-- RECORDS TO USE follows --

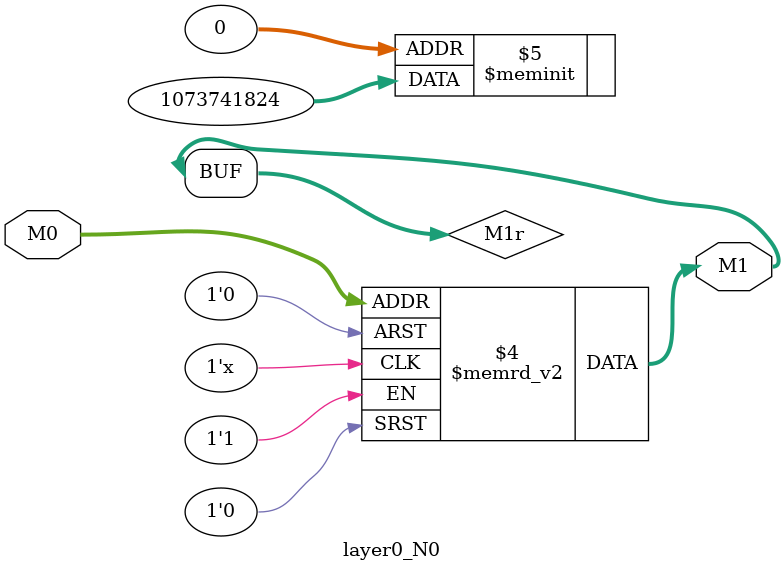
<source format=v>
module layer0_N0 ( input [3:0] M0, output [1:0] M1 );

	(*rom_style = "distributed" *) reg [1:0] M1r;
	assign M1 = M1r;
	always @ (M0) begin
		case (M0)
			4'b0000: M1r = 2'b00;
			4'b0100: M1r = 2'b00;
			4'b1000: M1r = 2'b00;
			4'b1100: M1r = 2'b00;
			4'b0001: M1r = 2'b00;
			4'b0101: M1r = 2'b00;
			4'b1001: M1r = 2'b00;
			4'b1101: M1r = 2'b00;
			4'b0010: M1r = 2'b00;
			4'b0110: M1r = 2'b00;
			4'b1010: M1r = 2'b00;
			4'b1110: M1r = 2'b00;
			4'b0011: M1r = 2'b00;
			4'b0111: M1r = 2'b00;
			4'b1011: M1r = 2'b00;
			4'b1111: M1r = 2'b01;

		endcase
	end
endmodule

</source>
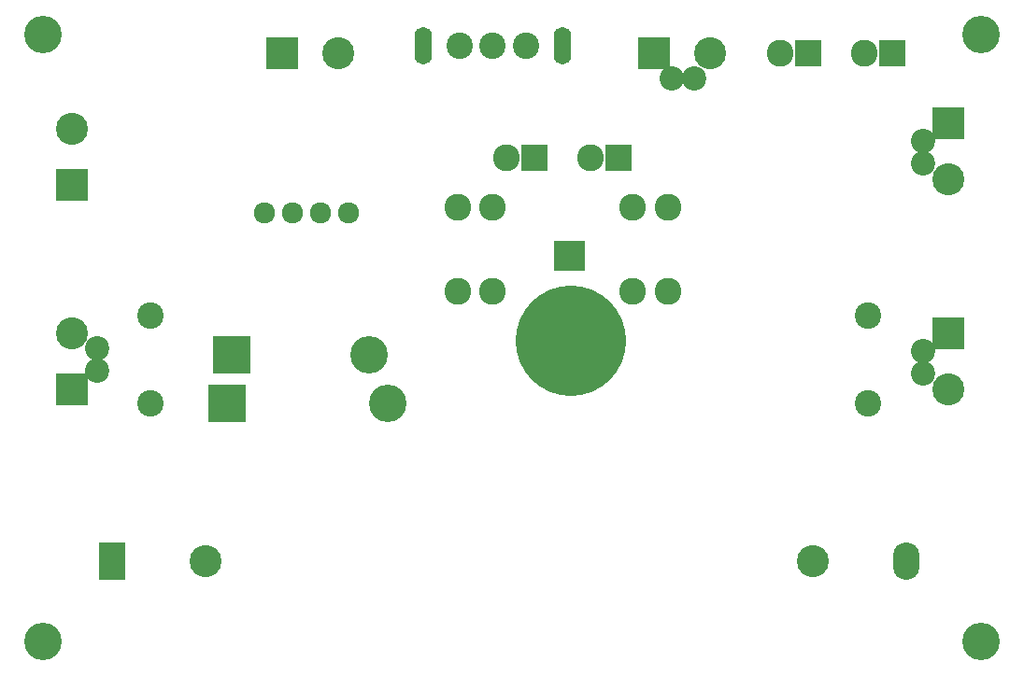
<source format=gbr>
G04 #@! TF.FileFunction,Soldermask,Top*
%FSLAX46Y46*%
G04 Gerber Fmt 4.6, Leading zero omitted, Abs format (unit mm)*
G04 Created by KiCad (PCBNEW 4.0.4-stable) date 09/06/17 14:28:44*
%MOMM*%
%LPD*%
G01*
G04 APERTURE LIST*
%ADD10C,0.100000*%
%ADD11C,2.400000*%
%ADD12C,3.400000*%
%ADD13R,3.400000X3.400000*%
%ADD14C,1.924000*%
%ADD15C,2.432000*%
%ADD16R,0.900000X0.650000*%
%ADD17R,1.240000X2.800000*%
%ADD18R,2.432000X2.432000*%
%ADD19C,10.010000*%
%ADD20R,2.899360X2.899360*%
%ADD21C,2.899360*%
%ADD22C,2.900000*%
%ADD23R,2.400000X3.400000*%
%ADD24O,2.400000X3.400000*%
%ADD25C,2.200000*%
%ADD26O,1.600000X3.400000*%
G04 APERTURE END LIST*
D10*
D11*
X15355000Y27155000D03*
X15355000Y35155000D03*
X80355000Y27155000D03*
X80355000Y35155000D03*
D12*
X35155000Y31570000D03*
D13*
X22755000Y31570000D03*
X22320000Y27190000D03*
D12*
X36820000Y27190000D03*
D14*
X25650000Y44440000D03*
X28190000Y44440000D03*
X30730000Y44440000D03*
X33270000Y44440000D03*
D15*
X43180000Y45010000D03*
X43180000Y37390000D03*
X46355000Y37390000D03*
X46355000Y45010000D03*
X59055000Y45010000D03*
X59055000Y37390000D03*
X62230000Y45010000D03*
X62230000Y37390000D03*
D16*
X54290000Y41565000D03*
X54290000Y41065000D03*
X54290000Y39565000D03*
X54290000Y40065000D03*
X54290000Y40565000D03*
X52390000Y39565000D03*
X52390000Y40065000D03*
X52390000Y41565000D03*
X52390000Y41065000D03*
D17*
X53340000Y40565000D03*
D16*
X52390000Y40565000D03*
D18*
X50165000Y49455000D03*
D15*
X47625000Y49455000D03*
D18*
X57785000Y49455000D03*
D15*
X55245000Y49455000D03*
D19*
X53467000Y32893000D03*
D20*
X27305000Y58980000D03*
D21*
X32385000Y58980000D03*
D22*
X75390000Y12905000D03*
D23*
X11890000Y12905000D03*
D24*
X83890000Y12905000D03*
D22*
X20390000Y12905000D03*
D20*
X60960000Y58980000D03*
D21*
X66040000Y58980000D03*
D25*
X62611000Y56694000D03*
X64643000Y56694000D03*
D15*
X80010000Y58980000D03*
D18*
X82550000Y58980000D03*
D15*
X72390000Y58980000D03*
D18*
X74930000Y58980000D03*
D20*
X87630000Y52630000D03*
D21*
X87630000Y47550000D03*
D25*
X85344000Y50979000D03*
X85344000Y48947000D03*
D20*
X8255000Y46990000D03*
D21*
X8255000Y52070000D03*
D20*
X8255000Y28500000D03*
D21*
X8255000Y33580000D03*
D25*
X10541000Y30151000D03*
X10541000Y32183000D03*
D20*
X87630000Y33580000D03*
D21*
X87630000Y28500000D03*
D25*
X85344000Y31929000D03*
X85344000Y29897000D03*
D12*
X90635000Y60635000D03*
X5635000Y60635000D03*
X5635000Y5635000D03*
X90635000Y5635000D03*
D11*
X46362620Y59640400D03*
X43355000Y59615000D03*
X49355000Y59615000D03*
D26*
X40055000Y59615000D03*
X52655000Y59615000D03*
M02*

</source>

-- RECORDS TO USE concluded --

**WORK REQUIRED**
Set every record down again verbatim, without pictures.

**EXERCISE SOLUTION**
<source format=v>
module layer0_N0 ( input [3:0] M0, output [1:0] M1 );

	(*rom_style = "distributed" *) reg [1:0] M1r;
	assign M1 = M1r;
	always @ (M0) begin
		case (M0)
			4'b0000: M1r = 2'b00;
			4'b0100: M1r = 2'b00;
			4'b1000: M1r = 2'b00;
			4'b1100: M1r = 2'b00;
			4'b0001: M1r = 2'b00;
			4'b0101: M1r = 2'b00;
			4'b1001: M1r = 2'b00;
			4'b1101: M1r = 2'b00;
			4'b0010: M1r = 2'b00;
			4'b0110: M1r = 2'b00;
			4'b1010: M1r = 2'b00;
			4'b1110: M1r = 2'b00;
			4'b0011: M1r = 2'b00;
			4'b0111: M1r = 2'b00;
			4'b1011: M1r = 2'b00;
			4'b1111: M1r = 2'b01;

		endcase
	end
endmodule

</source>
<source format=gbr>
G04 #@! TF.FileFunction,Soldermask,Top*
%FSLAX46Y46*%
G04 Gerber Fmt 4.6, Leading zero omitted, Abs format (unit mm)*
G04 Created by KiCad (PCBNEW 4.0.4-stable) date 09/06/17 14:28:44*
%MOMM*%
%LPD*%
G01*
G04 APERTURE LIST*
%ADD10C,0.100000*%
%ADD11C,2.400000*%
%ADD12C,3.400000*%
%ADD13R,3.400000X3.400000*%
%ADD14C,1.924000*%
%ADD15C,2.432000*%
%ADD16R,0.900000X0.650000*%
%ADD17R,1.240000X2.800000*%
%ADD18R,2.432000X2.432000*%
%ADD19C,10.010000*%
%ADD20R,2.899360X2.899360*%
%ADD21C,2.899360*%
%ADD22C,2.900000*%
%ADD23R,2.400000X3.400000*%
%ADD24O,2.400000X3.400000*%
%ADD25C,2.200000*%
%ADD26O,1.600000X3.400000*%
G04 APERTURE END LIST*
D10*
D11*
X15355000Y27155000D03*
X15355000Y35155000D03*
X80355000Y27155000D03*
X80355000Y35155000D03*
D12*
X35155000Y31570000D03*
D13*
X22755000Y31570000D03*
X22320000Y27190000D03*
D12*
X36820000Y27190000D03*
D14*
X25650000Y44440000D03*
X28190000Y44440000D03*
X30730000Y44440000D03*
X33270000Y44440000D03*
D15*
X43180000Y45010000D03*
X43180000Y37390000D03*
X46355000Y37390000D03*
X46355000Y45010000D03*
X59055000Y45010000D03*
X59055000Y37390000D03*
X62230000Y45010000D03*
X62230000Y37390000D03*
D16*
X54290000Y41565000D03*
X54290000Y41065000D03*
X54290000Y39565000D03*
X54290000Y40065000D03*
X54290000Y40565000D03*
X52390000Y39565000D03*
X52390000Y40065000D03*
X52390000Y41565000D03*
X52390000Y41065000D03*
D17*
X53340000Y40565000D03*
D16*
X52390000Y40565000D03*
D18*
X50165000Y49455000D03*
D15*
X47625000Y49455000D03*
D18*
X57785000Y49455000D03*
D15*
X55245000Y49455000D03*
D19*
X53467000Y32893000D03*
D20*
X27305000Y58980000D03*
D21*
X32385000Y58980000D03*
D22*
X75390000Y12905000D03*
D23*
X11890000Y12905000D03*
D24*
X83890000Y12905000D03*
D22*
X20390000Y12905000D03*
D20*
X60960000Y58980000D03*
D21*
X66040000Y58980000D03*
D25*
X62611000Y56694000D03*
X64643000Y56694000D03*
D15*
X80010000Y58980000D03*
D18*
X82550000Y58980000D03*
D15*
X72390000Y58980000D03*
D18*
X74930000Y58980000D03*
D20*
X87630000Y52630000D03*
D21*
X87630000Y47550000D03*
D25*
X85344000Y50979000D03*
X85344000Y48947000D03*
D20*
X8255000Y46990000D03*
D21*
X8255000Y52070000D03*
D20*
X8255000Y28500000D03*
D21*
X8255000Y33580000D03*
D25*
X10541000Y30151000D03*
X10541000Y32183000D03*
D20*
X87630000Y33580000D03*
D21*
X87630000Y28500000D03*
D25*
X85344000Y31929000D03*
X85344000Y29897000D03*
D12*
X90635000Y60635000D03*
X5635000Y60635000D03*
X5635000Y5635000D03*
X90635000Y5635000D03*
D11*
X46362620Y59640400D03*
X43355000Y59615000D03*
X49355000Y59615000D03*
D26*
X40055000Y59615000D03*
X52655000Y59615000D03*
M02*

</source>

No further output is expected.